The sounds conjured up Shanghai for me on the computer that still carried the fai
nt scent of the city, and made me laugh and cry at the thought of what I had left behind. And, despite my promises to return when I left, I knew I might never see any of it again.
Finally, I came across the recordings I had made at the Peace Hotel. Of Martin and his smiling voice talking about the hotel’s tumultuous history, about Vicki Garvin and the Cultural Revolution. Of Miriam plucking and strumming ‘The Butterfly Lovers’ at high tea and her description of how the lovers turned into butterflies so that they would never be apart. And I thought of how stories can be like butterflies too: transformed by longing into something delicate, beautiful and difficult to pin down.

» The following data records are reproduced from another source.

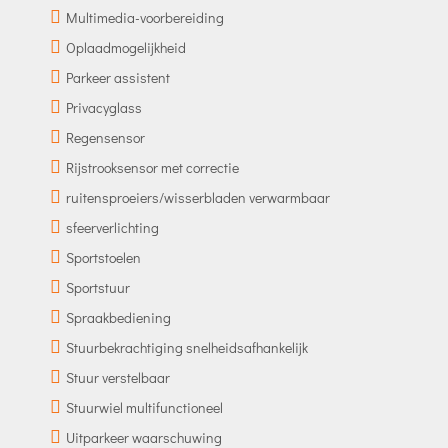
Multimedia-voorbereiding
Oplaadmogelijkheid
Parkeer assistent
Privacyglass
Regensensor
Rijstrooksensor met correctie
ruitensproeiers/wisserbladen verwarmbaar
sfeerverlichting
Sportstoelen
Sportstuur
Spraakbediening
Stuurbekrachtiging snelheidsafhankelijk
Stuur verstelbaar
Stuurwiel multifunctioneel
Uitparkeer waarschuwing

Wild Strawberries in Mongolia
My sister packed tubs of fresh strawberries in our suitcases the morning we left for Ulaanbaatar. Cathie had heard there were shortages of many things in Mongolia’s capital, and strawberries in particular were nearly impossible to get hold of. She was used to the variety of travel but these days she liked to know at least what she was having for breakfast. Hence, she had packed the strawberries, along with a carton of So Good soy milk and some Weet-Bix covered in Glad Wrap.
We were departing from Hong Kong, where Cathie was head of music at the Chinese International School. Unlike many of the expats she worked with, who lived on the main island of Hong Kong, she lived in Kowloon, where she bought Weet-Bix, So Good and most of her preferred Australian brands at the local supermarket. Things like her favourite bread mix were harder to find, but Cathie managed to get a steady supply from friends who’d visited her regularly since she’d relocated to Hong Kong.